Do storage indexes work with Hybrid Columnar Compressed (HCC) tables? Yes, in fact storage indexes can work with compressed tables using any valid level of compression (HCC.OLTP). They also work with bind variables as those values are passed to the storage cells during the offload process. Partitioned tables can also make use of storage indexes, so for qualifying queries both partition pruning and storage indexes can combine to dramatically reduce I/O. Joins and multi-column predicates (again the limit is 8 columns per 1 MB segment) will also make use of storage indexes should a Smart Scan be executed. They will even benefit queries using subqueries as the returned value from the subquery will be compared to the minimum/maximum values for the given column.
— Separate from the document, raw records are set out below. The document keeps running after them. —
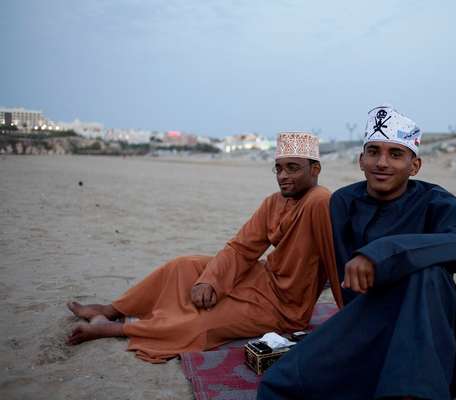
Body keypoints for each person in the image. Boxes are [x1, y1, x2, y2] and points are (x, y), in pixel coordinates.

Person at [258, 106, 456, 399]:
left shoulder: (435, 200)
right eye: (374, 152)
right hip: (374, 315)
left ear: (414, 166)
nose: (382, 163)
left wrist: (382, 253)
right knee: (281, 383)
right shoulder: (343, 202)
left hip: (435, 320)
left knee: (425, 272)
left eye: (396, 154)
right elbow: (349, 289)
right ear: (361, 160)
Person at [66, 132, 343, 363]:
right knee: (182, 266)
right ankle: (113, 308)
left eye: (292, 168)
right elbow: (240, 248)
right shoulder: (274, 201)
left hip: (285, 308)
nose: (283, 176)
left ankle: (113, 327)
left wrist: (349, 316)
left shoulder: (320, 200)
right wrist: (211, 281)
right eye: (279, 168)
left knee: (202, 324)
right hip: (262, 276)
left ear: (315, 169)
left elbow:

Are there any other limitations to storage indexes? Yes, a storage index won’t be used for CLOB columns as CLOBS are not indexed, and predicate values using wildcards (‘%’,’_’) cannot be searched. Index-organized tables also won’t qualify for smart scans — with an IOT the row source cannot be offloaded so a Smart Scan won’t occur. Index range scans won’t trigger Smart Scans, nor will queries using reverse-key indexes. As with other, traditional indexes, functions applied to columns disable a storage index, such as using trunc() on a date column. Implicit conversions used to disable storage indexes on occasion, especially when the optimizer didn’t recognize the string as a convertible value (such as date strings). Recent releases of the Exadata storage server software have corrected most of these issues.
Storage indexes are part of the ‘secret sauce’ of Exadata, and can provide dramatic results for qualifying queries. Knowing when they can be used and when they can’t should help when tuning performance issues you may experience with an Exadata configuration.
Sometimes it’s good to lose your keys.